The government has announced that all major UK airports will be equipped with anti-drone technology, following sightings at Gatwick and Heathrow.
This comes after a government consultation on the matter.
The military were called in to handle drones seen at Gatwick airport, a scene that lasted for three days, grounding hundreds of flights and affecting 140,000 people.
There were further disruptions at Heathrow, the worlds second busiest airport, however with less significant ramifications.
After the incidents, drone safety protocol has come under heavy criticism.
Existing drone policy near airports states that the drone must not be in eyesight at all times, at least 50m away from buildings and people, and no higher than 120m.

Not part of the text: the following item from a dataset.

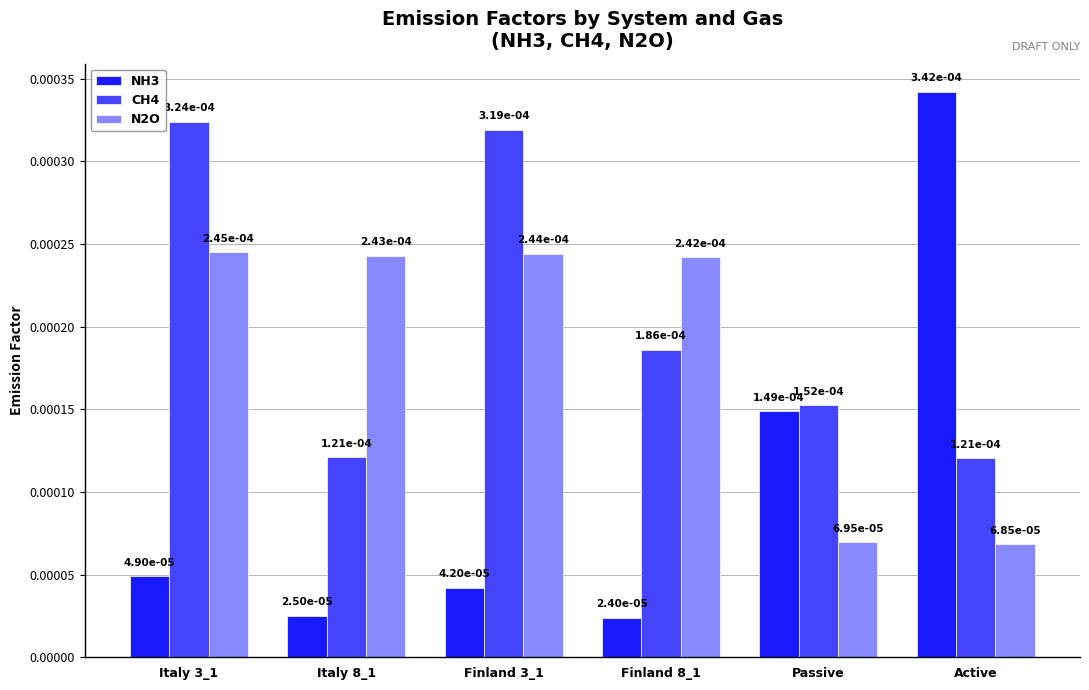

Does the chart contain any negative values?

No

Gatwick announced it would invest in ‘military-grade’ anti-drone equipment to prevent the drones from bringing airports to their knees again. It has already invested £5m in the project.

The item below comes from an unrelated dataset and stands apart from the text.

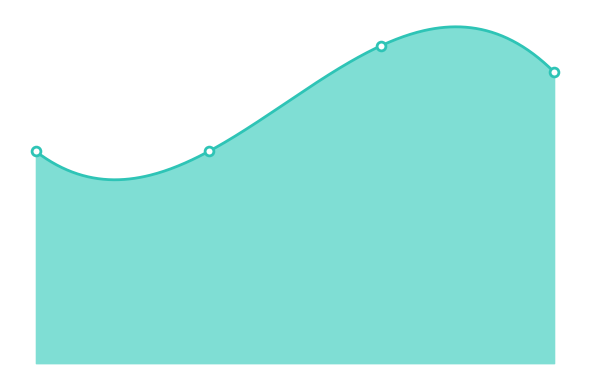

Between 0.0 and 2.0, which is larger?

2.0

It is not yet clear what shape these new defence systems will take.
Secretary of State for Defence Gavin Williamson, called the move logical.

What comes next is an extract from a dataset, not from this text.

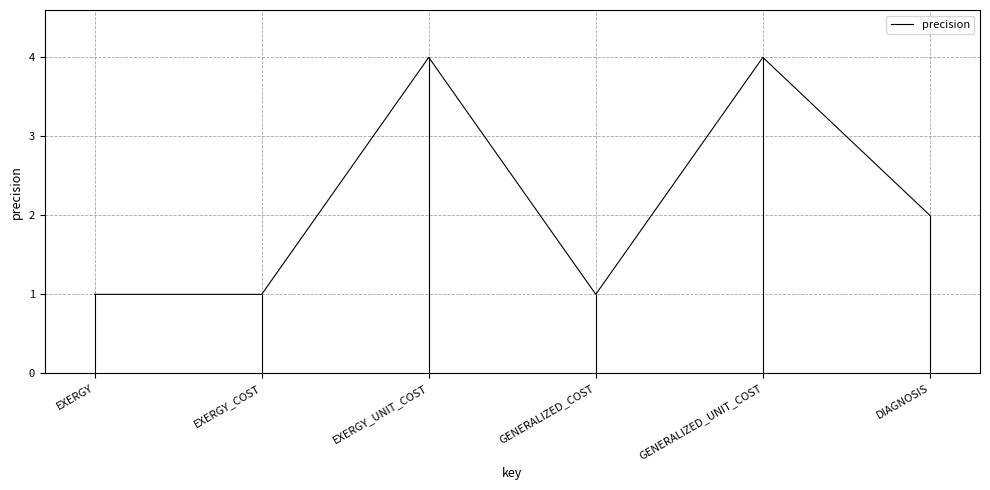

What is the sum of the values at EXERGY and GENERALIZED_COST?

2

It is believed that the MoD ordered a drone defence system, named Drone Dome C-UAS, developed by an Israeli company. The system was not yet implemented at the time of the Gatwick drone sightings, however.
The government also announced that police will have heightened powers to search premises and seize drones along with their data.
Police, with their new powers, can land drones and hand-out fines of up to £100 for low-level offences.
Drone users are now required by law to show an officer their appropriate documentation and licensing.
Aviation minister Liz Sugg said in a statement, that the new police powers will “help ensure the potential of this technology is harnessed in a responsible and safe way”.
These controls will aid officers to find the culprits of such disruptions in the future, something they could not provide in the case of Gatwick and Heathrow.
New government policy will widen the drone exclusion zone to current Air Traffic Control boundaries of around 3 miles. This will be increased from around 1/6th of a mile.
Further, it will become illegal by November 2019 to possess a drone and not be registered with the appropriate authorities.
It is clear that the events in London have provided a wake-up call for the government’s drone policies, marking this paradigmatic shift.